Remembering Charlie Arnade

I remember the first time I encountered Charlie Arnade, the singular USF international affairs professor who died recently at 81. It was in the 1970s, and he was a last-minute substitute instructor in a Russian History course on USF’s St. Petersburg campus.

He spoke English with a hybrid European accent that was – I later learned – totally befitting one born in Germany but raised in China, Bolivia and Switzerland. He wore a dashiki.

Without a lesson plan, he winged it with mesmerizing stories – from cultural crucibles in Arabic countries to the “Rape of Nanjing” to a chance encounter with Che Guevara. Somehow, he wove them into a uniquely memorable, geopolitical lesson.

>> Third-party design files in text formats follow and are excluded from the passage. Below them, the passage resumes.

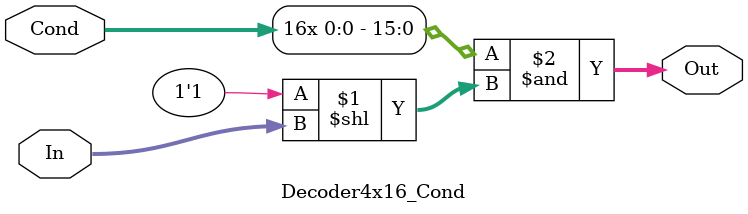
<source format=v>
module Decoder4x16_Cond  (
	input 	wire [3:0] 	In,
	input 	wire 			Cond,
	output 	wire  [15:0]	Out
);

assign Out = {16{Cond}} & (1'b1 << In);

//always @ (*)
//	if (!Cond)
//		Out = {16{1'b0}};
//	else
//		case (In)
//			'd0:  Out = 16'b1;
//			'd1:  Out = 16'b10;
//			'd2:  Out = 16'b100;
//			'd3:  Out = 16'b1000;
//			'd4:  Out = 16'b10000;
//			'd5:  Out = 16'b100000;
//			'd6:  Out = 16'b1000000;
//			'd7:  Out = 16'b10000000;
//			'd8:  Out = 16'b100000000;
//			'd9:  Out = 16'b1000000000;
//			'd10: Out = 16'b10000000000;
//			'd11: Out = 16'b100000000000;
//			'd12: Out = 16'b1000000000000;
//			'd13: Out = 16'b10000000000000;
//			'd14: Out = 16'b100000000000000;
//			'd15: Out = 16'b1000000000000000;
//		endcase
	
endmodule 
</source>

Later, as a journalist and the USF media relations manager, I was privy to another side of Professor Arnade. He was much more than a Fulbright Scholar who specialized in Latin American studies.

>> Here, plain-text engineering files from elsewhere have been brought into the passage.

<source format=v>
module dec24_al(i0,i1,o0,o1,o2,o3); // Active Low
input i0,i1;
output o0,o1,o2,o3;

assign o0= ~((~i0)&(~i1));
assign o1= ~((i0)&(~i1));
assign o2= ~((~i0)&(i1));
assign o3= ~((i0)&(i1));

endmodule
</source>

He pulled no rhetorical punches and spoke the truth as he knew it. Back in the day, he was not afraid to protest against segregation. In the mid-’90s, he was an outspoken campus contrarian about the priorities represented by the prospect of big-time football at USF. Academic freedom was no mere abstraction.

Arnade, who was a founding professor at USF, was one of those notably learned, eccentric and colorful characters that universities can never have enough of. Moreover, much of what he knew and taught was what he had literally lived. He was one of a kind.